↓↓↓

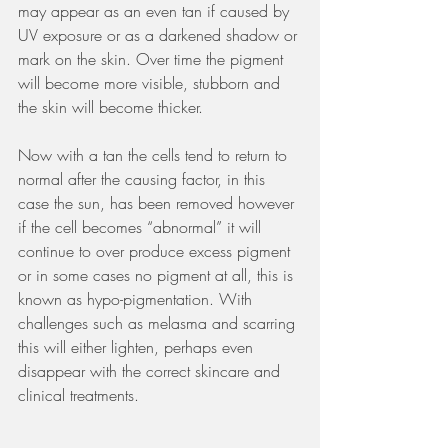
may appear as an even tan if caused by 
UV exposure or as a darkened shadow or 
mark on the skin. Over time the pigment 
will become more visible, stubborn and 
the skin will become thicker.
Now with a tan the cells tend to return to 
normal after the causing factor, in this 
case the sun, has been removed however 
if the cell becomes “abnormal” it will 
continue to over produce excess pigment 
or in some cases no pigment at all, this is 
known as hypo-pigmentation. With 
challenges such as melasma and scarring 
this will either lighten, perhaps even 
disappear with the correct skincare and 
clinical treatments.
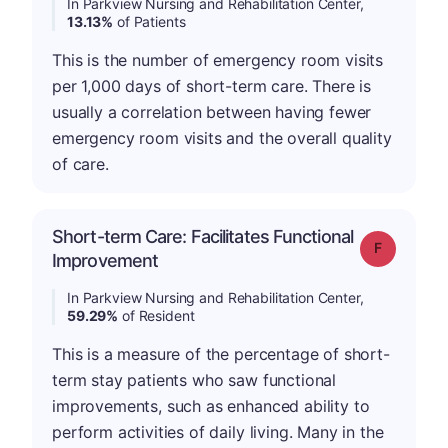
In Parkview Nursing and Rehabilitation Center,
13.13%
of Patients
This is the number of emergency room visits
per 1,000 days of short-term care. There is
usually a correlation between having fewer
emergency room visits and the overall quality
of care.
Short-term Care: Facilitates Functional
Grade: F
Improvement
In Parkview Nursing and Rehabilitation Center,
59.29%
of Resident
This is a measure of the percentage of short-
term stay patients who saw functional
improvements, such as enhanced ability to
perform activities of daily living. Many in the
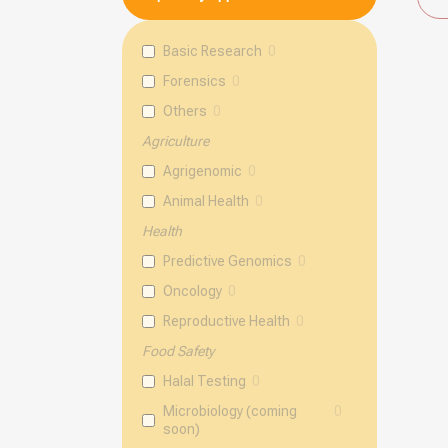
Basic Research
0
Forensics
0
Others
0
Agriculture
Agrigenomic
0
Animal Health
0
Health
Predictive Genomics
0
Oncology
0
Reproductive Health
0
Food Safety
Halal Testing
0
Microbiology (coming
0
soon)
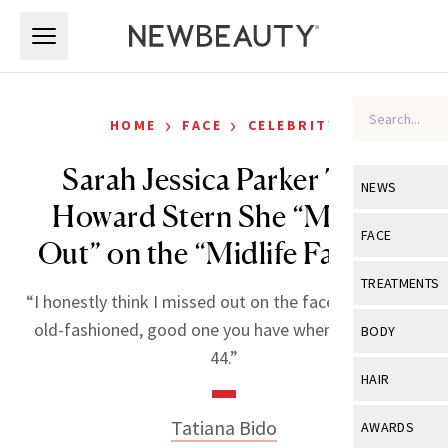
Skip to main content
Skip to main content
›
›
HOME
FACE
CELEBRITY
Sarah Jessica Parker Tells
NEWS
Howard Stern She “Missed
View All
Ne
FACE
Out” on the “Midlife Facelift”
Celebrity
View All
Fac
TREATMENTS
“I honestly think I missed out on the facelift. Like the
New Launch
Acne
View All
Tre
old-fashioned, good one you have when you’re like
BODY
Treatment 
44.”
Anti-Aging
Neurotoxin
View All
Bo
HAIR
Industry & 
Celebrity
Fillers
Skin Care
View All
Hair
Tatiana Bido
AWARDS
Eye Care
Lasers & En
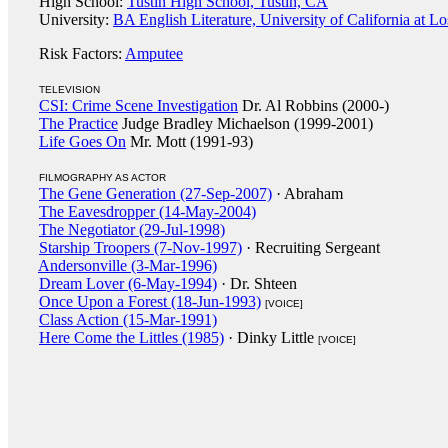
High School:
Tustin High School, Tustin, CA
University:
BA English Literature, University of California at L
Risk Factors:
Amputee
TELEVISION
CSI: Crime Scene Investigation
Dr. Al Robbins (2000-)
The Practice
Judge Bradley Michaelson (1999-2001)
Life Goes On
Mr. Mott (1991-93)
FILMOGRAPHY AS ACTOR
The Gene Generation (27-Sep-2007)
· Abraham
The Eavesdropper (14-May-2004)
The Negotiator (29-Jul-1998)
Starship Troopers (7-Nov-1997)
· Recruiting Sergeant
Andersonville (3-Mar-1996)
Dream Lover (6-May-1994)
· Dr. Shteen
Once Upon a Forest (18-Jun-1993)
[VOICE]
Class Action (15-Mar-1991)
Here Come the Littles (1985)
· Dinky Little
[VOICE]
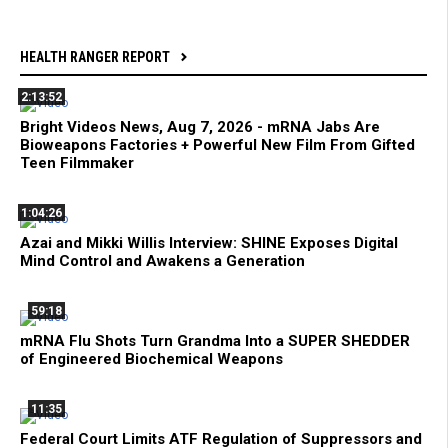
HEALTH RANGER REPORT
2:13:52
Bright Videos News, Aug 7, 2026 - mRNA Jabs Are
Bioweapons Factories + Powerful New Film From Gifted
Teen Filmmaker
1:04:26
Azai and Mikki Willis Interview: SHINE Exposes Digital
Mind Control and Awakens a Generation
59:18
mRNA Flu Shots Turn Grandma Into a SUPER SHEDDER
of Engineered Biochemical Weapons
11:35
Federal Court Limits ATF Regulation of Suppressors and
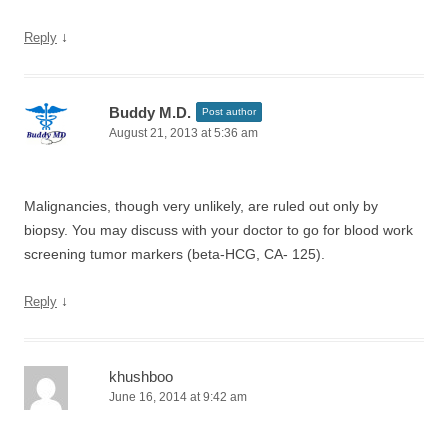
↓
Reply
Buddy M.D.
Post author
August 21, 2013 at 5:36 am
Malignancies, though very unlikely, are ruled out only by
biopsy. You may discuss with your doctor to go for blood work
screening tumor markers (beta-HCG, CA- 125).
↓
Reply
khushboo
June 16, 2014 at 9:42 am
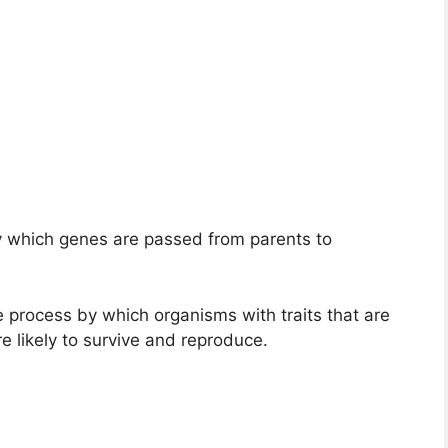
y which genes are passed from parents to
e process by which organisms with traits that are
e likely to survive and reproduce.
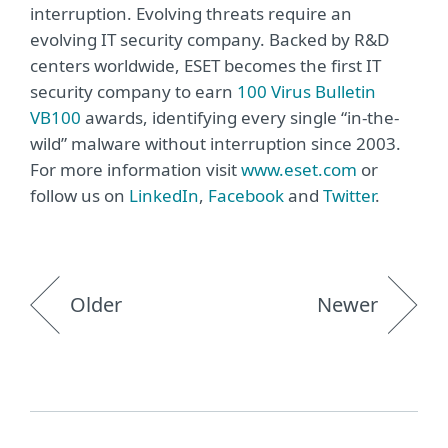
interruption. Evolving threats require an
evolving IT security company. Backed by R&D
centers worldwide, ESET becomes the first IT
security company to earn
100 Virus Bulletin
VB100
awards, identifying every single “in-the-
wild” malware without interruption since 2003.
For more information visit
www.eset.com
or
follow us on
LinkedIn
,
Facebook
and
Twitter
.
Older
Newer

↑↑↑

_TASK TO CARRY OUT_: Look above for the line with "continue to over produce excess pigment", then print it and each line after it down to and including the line with "FILMOGRAPHY AS ACTOR". Leave out the pictures and keep the wording exact.

_ANSWER TO THE PROBLEM_:
continue to over produce excess pigment 
or in some cases no pigment at all, this is 
known as hypo-pigmentation. With 
challenges such as melasma and scarring 
this will either lighten, perhaps even 
disappear with the correct skincare and 
clinical treatments.
In Parkview Nursing and Rehabilitation Center,
13.13%
of Patients
This is the number of emergency room visits
per 1,000 days of short-term care. There is
usually a correlation between having fewer
emergency room visits and the overall quality
of care.
Short-term Care: Facilitates Functional
Grade: F
Improvement
In Parkview Nursing and Rehabilitation Center,
59.29%
of Resident
This is a measure of the percentage of short-
term stay patients who saw functional
improvements, such as enhanced ability to
perform activities of daily living. Many in the
Basic Research
0
Forensics
0
Others
0
Agriculture
Agrigenomic
0
Animal Health
0
Health
Predictive Genomics
0
Oncology
0
Reproductive Health
0
Food Safety
Halal Testing
0
Microbiology (coming
0
soon)
Skip to main content
Skip to main content
›
›
HOME
FACE
CELEBRITY
Sarah Jessica Parker Tells
NEWS
Howard Stern She “Missed
View All
Ne
FACE
Out” on the “Midlife Facelift”
Celebrity
View All
Fac
TREATMENTS
“I honestly think I missed out on the facelift. Like the
New Launch
Acne
View All
Tre
old-fashioned, good one you have when you’re like
BODY
Treatment 
44.”
Anti-Aging
Neurotoxin
View All
Bo
HAIR
Industry & 
Celebrity
Fillers
Skin Care
View All
Hair
Tatiana Bido
AWARDS
Eye Care
Lasers & En
High School:
Tustin High School, Tustin, CA
University:
BA English Literature, University of California at L
Risk Factors:
Amputee
TELEVISION
CSI: Crime Scene Investigation
Dr. Al Robbins (2000-)
The Practice
Judge Bradley Michaelson (1999-2001)
Life Goes On
Mr. Mott (1991-93)
FILMOGRAPHY AS ACTOR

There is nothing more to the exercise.